Task objective: Every line with the string "thumb" should be copied from the data.

BEGIN

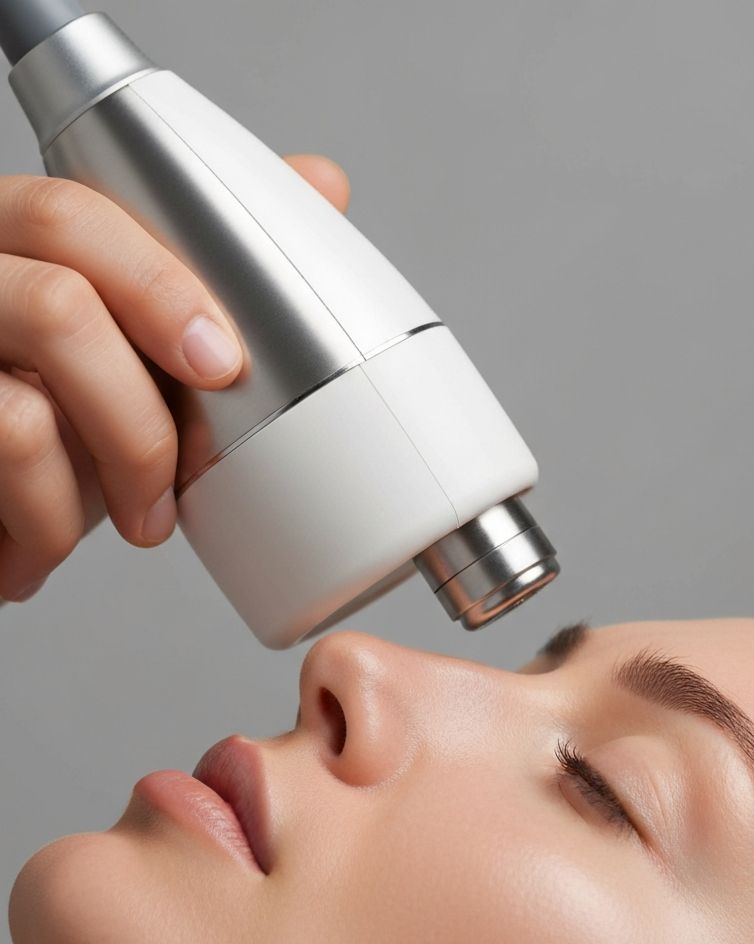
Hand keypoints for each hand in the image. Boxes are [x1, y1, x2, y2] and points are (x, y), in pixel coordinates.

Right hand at [0, 154, 350, 600]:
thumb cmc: (65, 413)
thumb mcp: (144, 336)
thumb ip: (211, 263)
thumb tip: (319, 183)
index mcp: (20, 241)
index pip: (74, 215)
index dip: (161, 289)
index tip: (222, 365)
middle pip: (55, 309)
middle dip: (144, 416)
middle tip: (188, 472)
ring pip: (24, 409)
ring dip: (108, 486)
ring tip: (137, 521)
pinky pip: (1, 461)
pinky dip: (45, 527)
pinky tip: (44, 548)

END

Expected output:
thumb cmc: (65, 413)
thumb mcp: (144, 336)
thumb ip: (211, 263)
thumb tip: (319, 183)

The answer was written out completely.